**Work to complete**
Reproduce every entry exactly and leave its pictures out.

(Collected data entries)

***

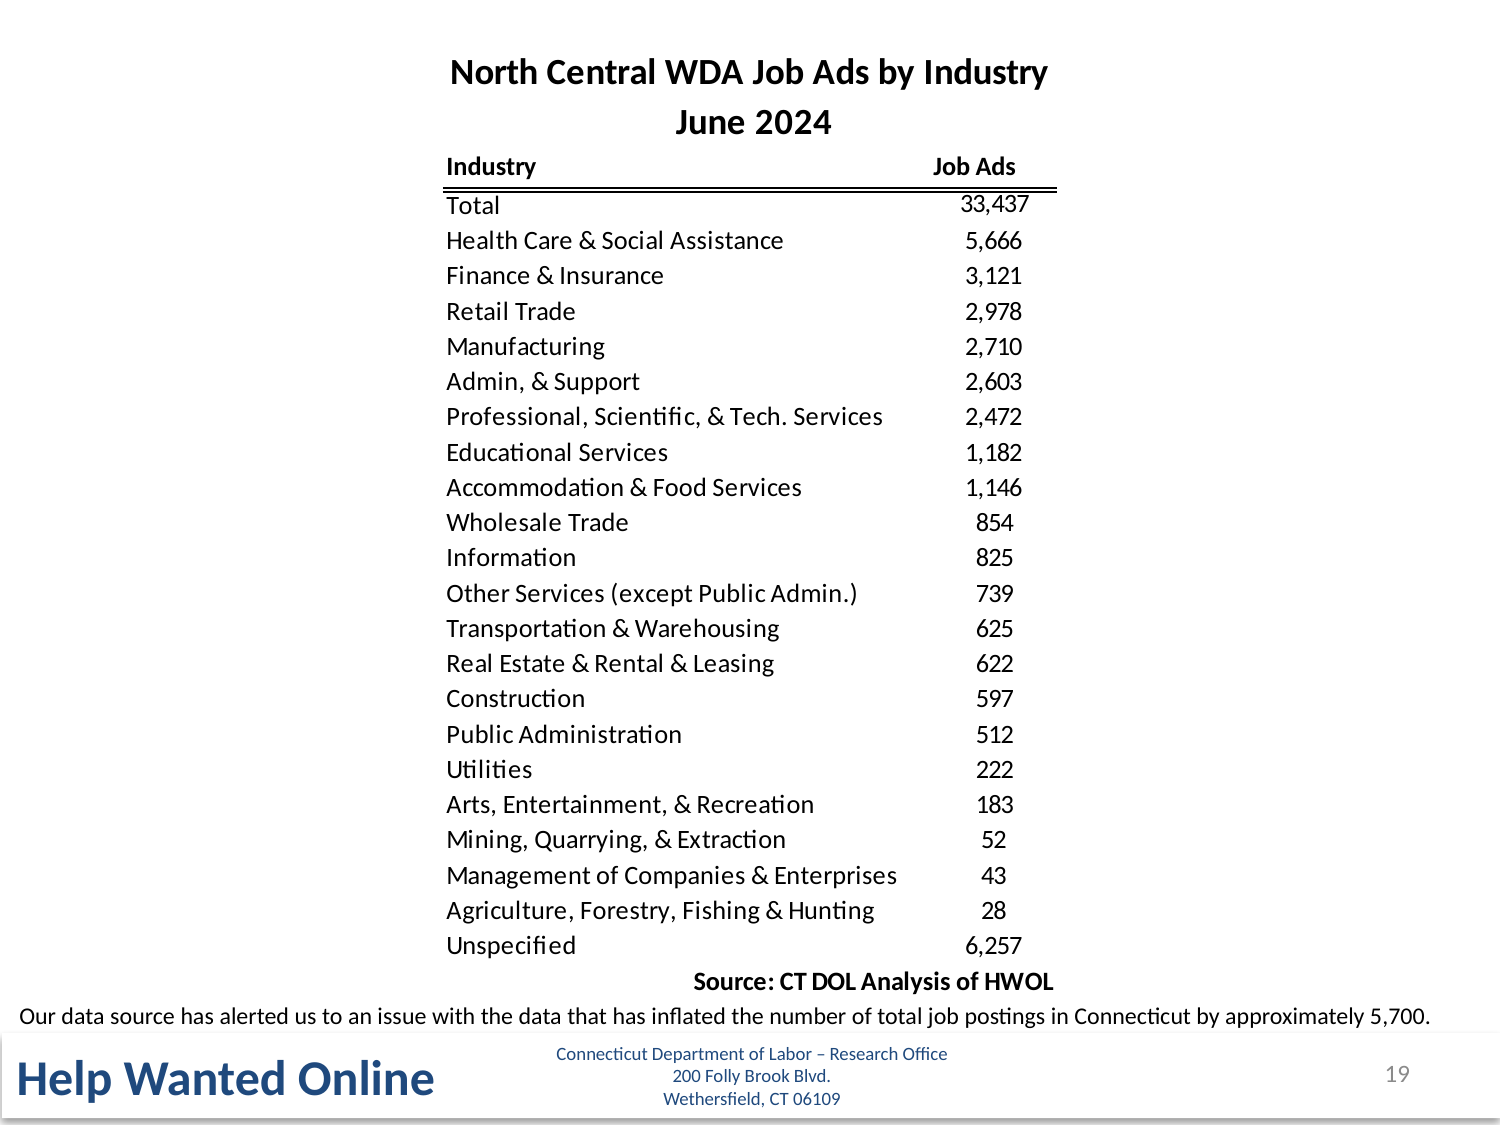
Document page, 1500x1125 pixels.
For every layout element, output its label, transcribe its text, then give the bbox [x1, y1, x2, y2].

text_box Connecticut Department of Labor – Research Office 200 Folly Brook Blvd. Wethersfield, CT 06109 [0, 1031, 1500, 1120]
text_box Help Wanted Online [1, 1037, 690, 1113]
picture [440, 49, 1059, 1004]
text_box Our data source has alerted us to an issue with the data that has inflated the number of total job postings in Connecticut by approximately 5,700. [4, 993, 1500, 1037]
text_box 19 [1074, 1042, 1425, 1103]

***

**Answer section**
Document page, 1500x1125 pixels.
For every layout element, output its label, transcribe its text, then give the bbox [x1, y1, x2, y2].

text_box Connecticut Department of Labor – Research Office 200 Folly Brook Blvd. Wethersfield, CT 06109 [0, 1031, 1500, 1120]
text_box Help Wanted Online [1, 1037, 690, 1113]
picture [440, 49, 1059, 1004]
text_box Our data source has alerted us to an issue with the data that has inflated the number of total job postings in Connecticut by approximately 5,700. [4, 993, 1500, 1037]
text_box 19 [1074, 1042, 1425, 1103]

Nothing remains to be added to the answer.